How Sports Injuries Happen
Sports-related spinal cord injuries most often involve the cervical spine, the section in your neck. Diving into shallow water is a classic scenario: the top of the head strikes the bottom, and the vertical force travels straight down the spine, compressing or fracturing the vertebrae and crushing the cord inside. Football produces a similar mechanism. CDC research on high school players found that more than half of football-related spinal cord injuries involved using the top of the helmet as the initial point of contact during a tackle or block. The force loads the spine axially, meaning straight down its length, while the neck is partially flexed. That combination is the mechanism most likely to cause permanent quadriplegia.
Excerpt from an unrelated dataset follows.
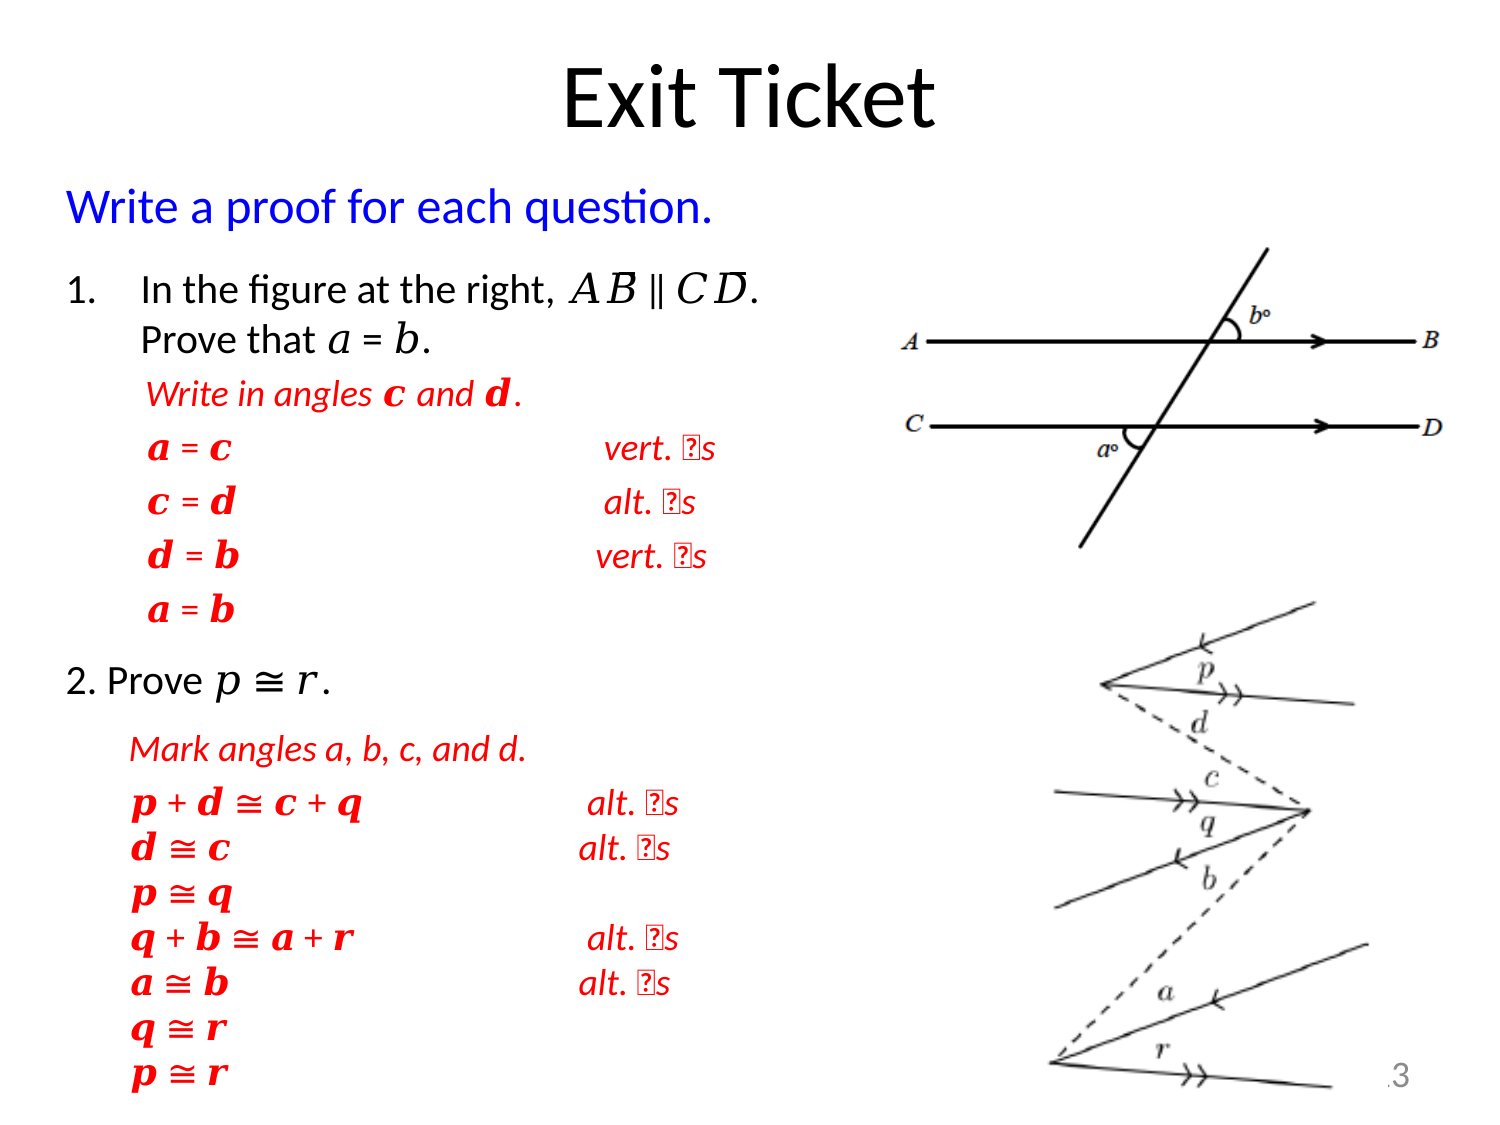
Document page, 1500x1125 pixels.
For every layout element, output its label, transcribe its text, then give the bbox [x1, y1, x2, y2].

Players at greatest risk are those who tackle by flexing their necks and leading with the crown of the helmet. Rule changes banning “spearing” were introduced specifically to reduce this type of injury, though it still occurs.
Non-Traumatic Causes
Not all spinal cord injuries come from a sudden impact. Medical conditions can compress, inflame, or starve the cord of blood supply over days, weeks, or months. In one emergency department study published in Frontiers in Neurology, the three most common non-traumatic causes were cancer that had spread to the spine (33 percent of cases), inflammatory disorders (22 percent), and degenerative conditions like severe spinal stenosis or disc disease (19 percent). Infections affecting the spinal canal made up another share.
Cancer-related injuries happen when tumors from elsewhere in the body, most commonly lymphomas, lung cancer, or gastrointestinal cancers, metastasize to the vertebrae or the membranes surrounding the cord. As the tumor grows, it presses on nerve tissue. Degenerative causes work more slowly: years of arthritis or disc degeneration narrow the spinal canal until even a minor bump or fall can injure a cord that has almost no room left. Inflammatory conditions, including multiple sclerosis and certain autoimmune disorders, attack the cord’s protective insulation directly.
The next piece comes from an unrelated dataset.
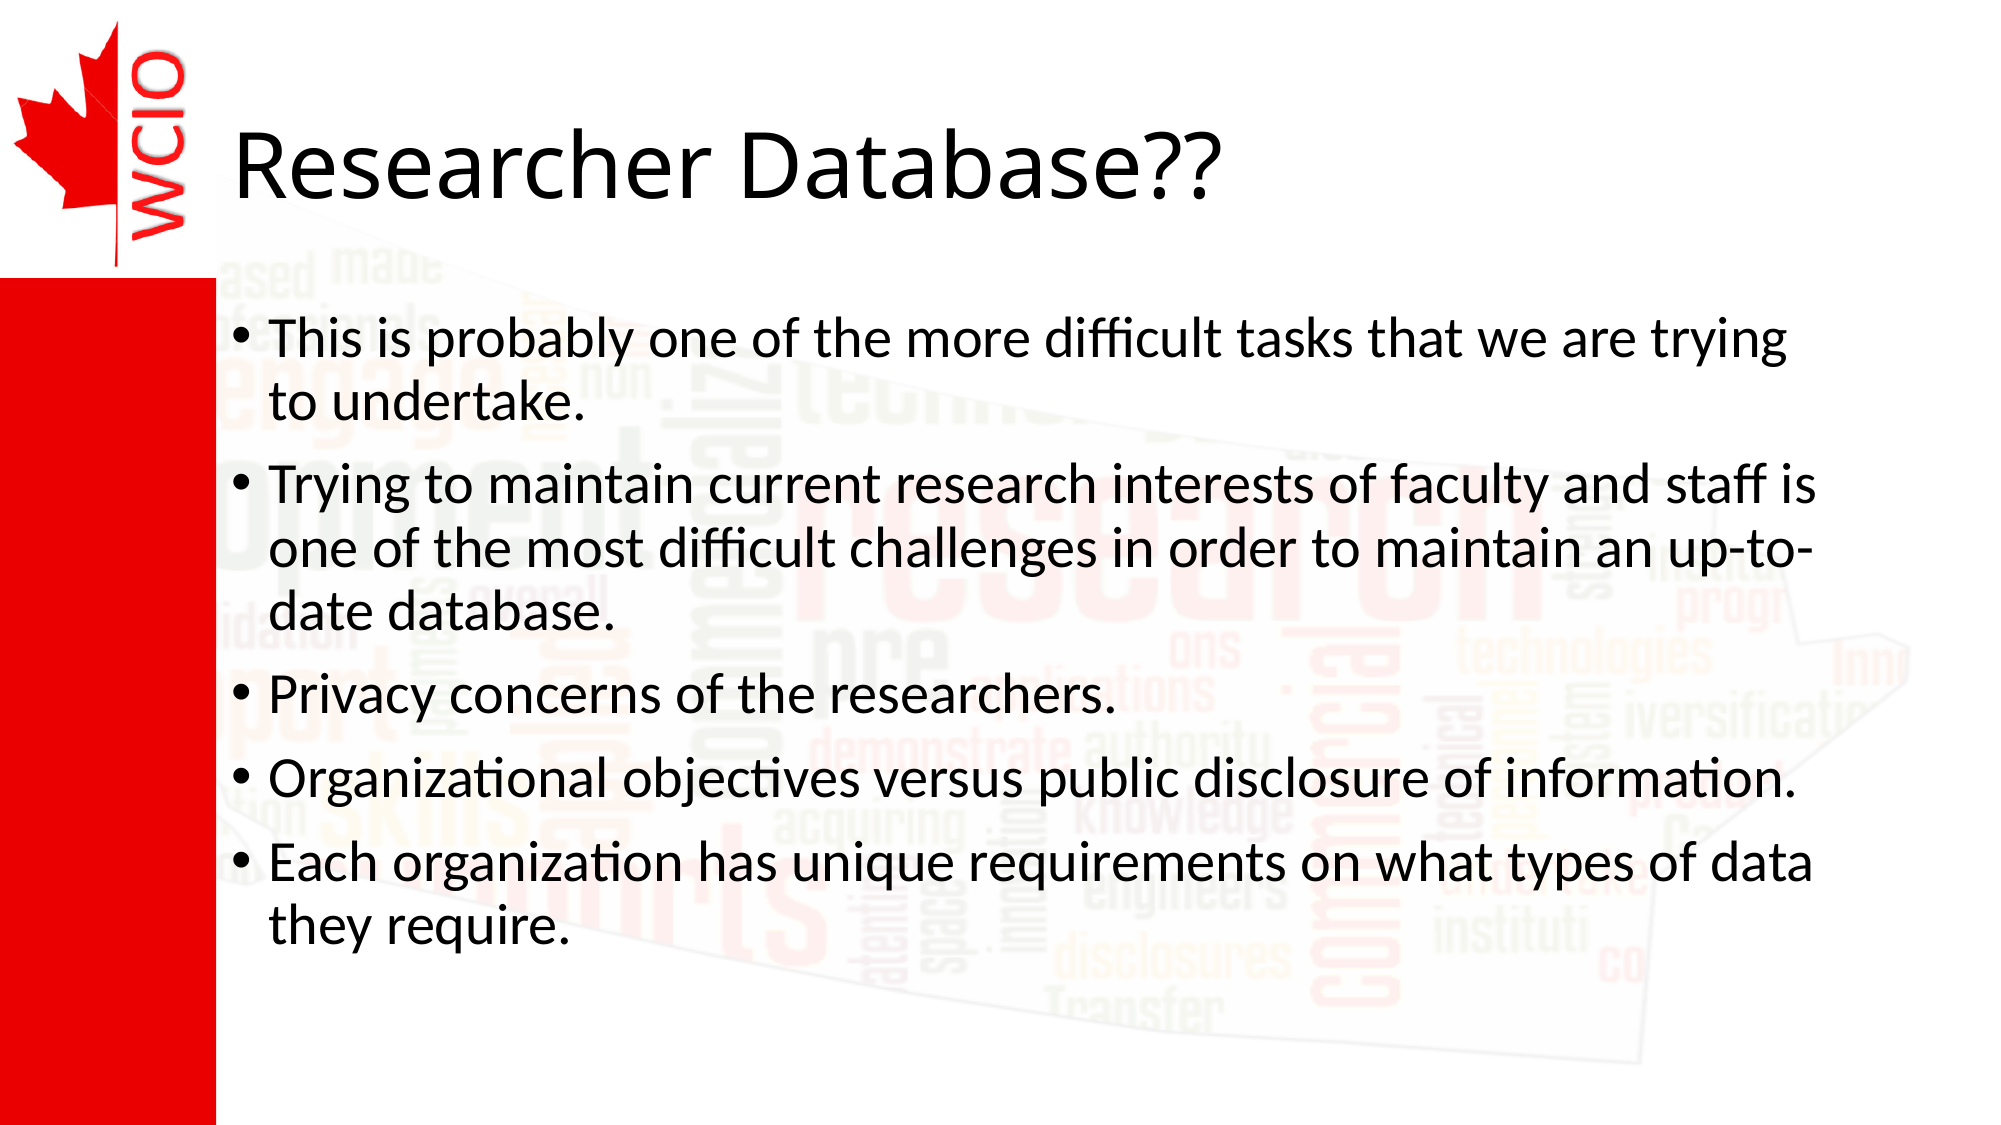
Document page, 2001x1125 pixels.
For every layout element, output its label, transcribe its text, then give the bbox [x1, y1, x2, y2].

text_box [0, 8, 217, 1125]
title Researcher Database?? [217, 59, 1863, 278]
list This is probably one of the more difficult tasks that we are trying to undertake. Trying to maintain current research interests of faculty and staff is one of the most difficult challenges in order to maintain an up-to-date database. Privacy concerns of the researchers. Organizational objectives versus public disclosure of information. Each organization has unique requirements on what types of data they require. [217, 299, 1863, 1014]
What Happens Inside the Spinal Cord
A spinal cord injury unfolds in two distinct phases, and understanding both helps explain why the damage often worsens before it stabilizes.
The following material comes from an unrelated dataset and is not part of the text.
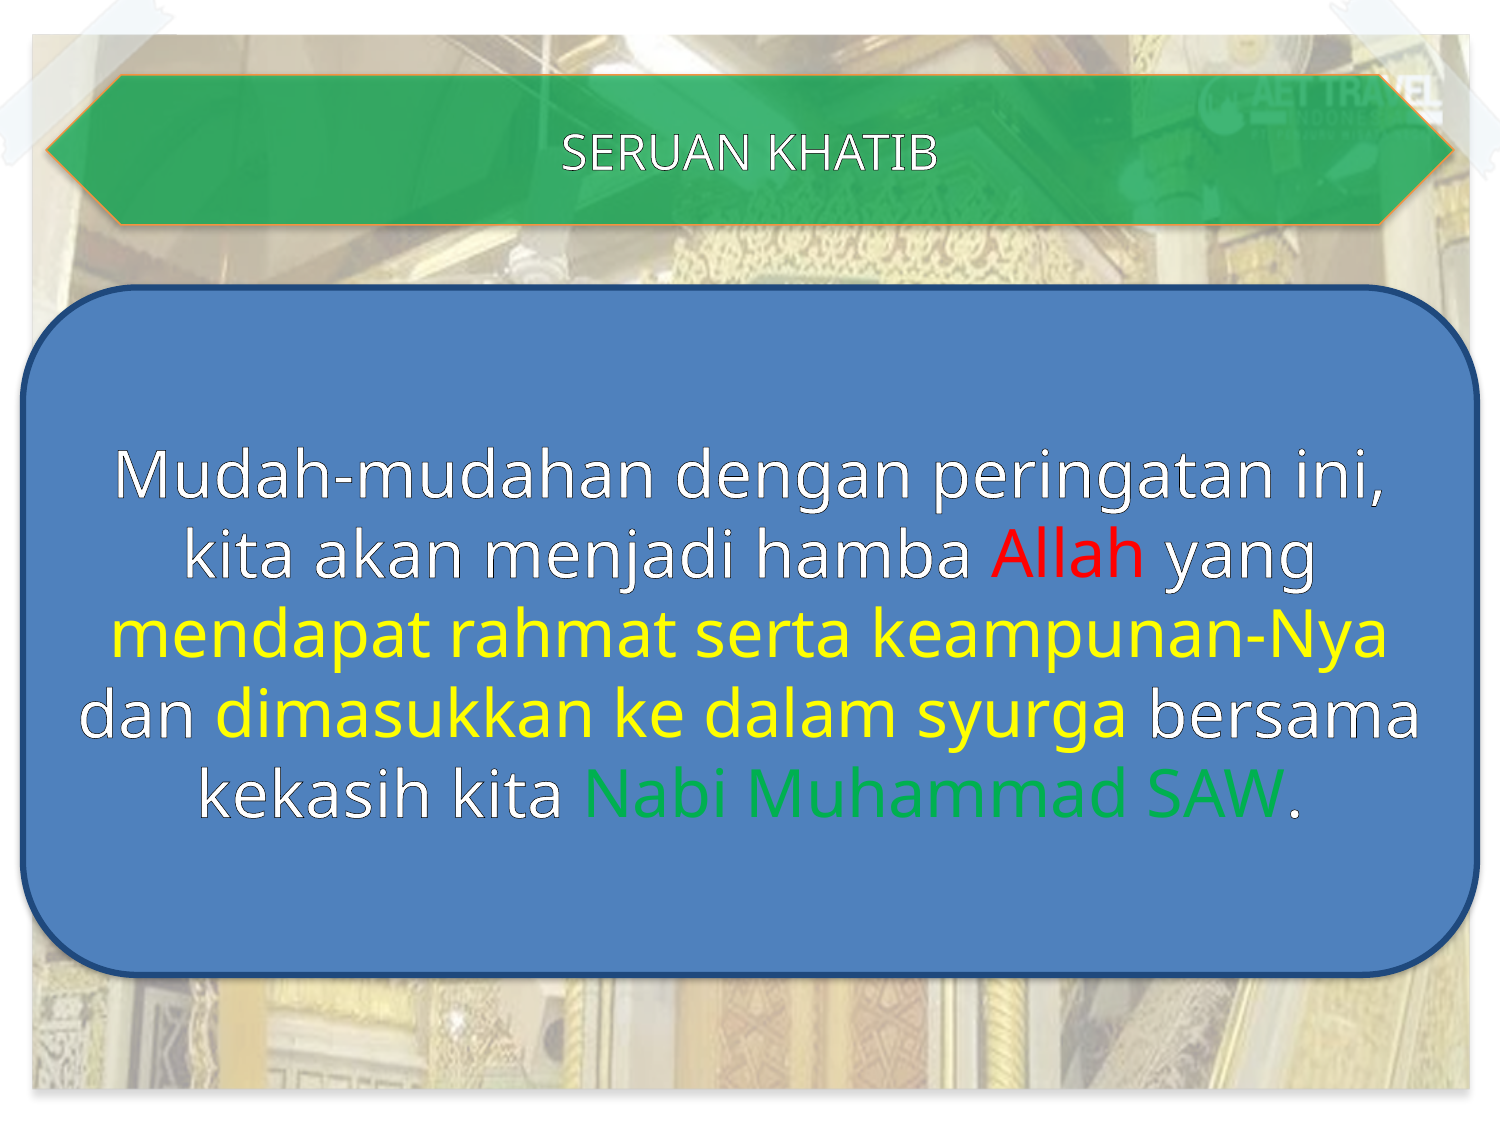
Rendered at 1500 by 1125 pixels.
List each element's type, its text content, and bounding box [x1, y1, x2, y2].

text_box SERUAN KHATIB [45, 74, 1455, 226]
text_box Mudah-mudahan dengan peringatan ini, kita akan menjadi hamba Allah yang mendapat rahmat serta keampunan-Nya dan dimasukkan ke dalam syurga bersama kekasih kita Nabi Muhammad SAW. [22, 286, 1478, 976]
The first phase is the primary injury: the moment of impact. When compressive force exceeds what the tissue can tolerate, it tears nerve fibers, ruptures blood vessels, and damages the cells that insulate nerves. The cord is almost never completely severed. Instead, it’s bruised and partially torn. The maximum loss of function typically appears immediately because nerve signaling is disrupted by the direct cellular damage, bleeding, and massive shifts in the electrical environment around the cells. This initial damage is largely irreversible.
The second phase, called secondary injury, begins within minutes and can continue for days. Swelling and bleeding inside the cord spread above and below the original impact site, sometimes spanning several vertebral levels. Damaged blood vessels become leaky, causing fluid to build up inside cells and triggering an intense inflammatory response. This cascade of swelling, inflammation, and oxygen deprivation destroys tissue that survived the initial impact, effectively enlarging the injury. The gray matter at the cord’s center, which is rich in blood vessels, is especially vulnerable to this spreading hemorrhage. Much of emergency spinal cord injury treatment focuses on limiting this secondary damage, because it represents a window where intervention can still preserve function.
Who Is Most at Risk
Risk patterns have shifted over the decades. Young men between 16 and 30 once made up the overwhelming majority of new cases, driven by car crashes, sports, and violence. That group still faces high risk, but the population of people injured later in life is growing. Older adults are more vulnerable to cord injury from falls because age-related changes, including osteoporosis, narrowed spinal canals, and stiffer ligaments, mean less force is needed to cause serious damage. A fall from standing height that a 25-year-old walks away from can fracture vertebrae and injure the cord in someone over 70.
Occupations involving heights, high-speed vehicles, or contact with heavy machinery carry elevated risk. So do activities like horseback riding, skiing, and gymnastics, where high-energy falls or sudden deceleration can load the spine beyond its limits.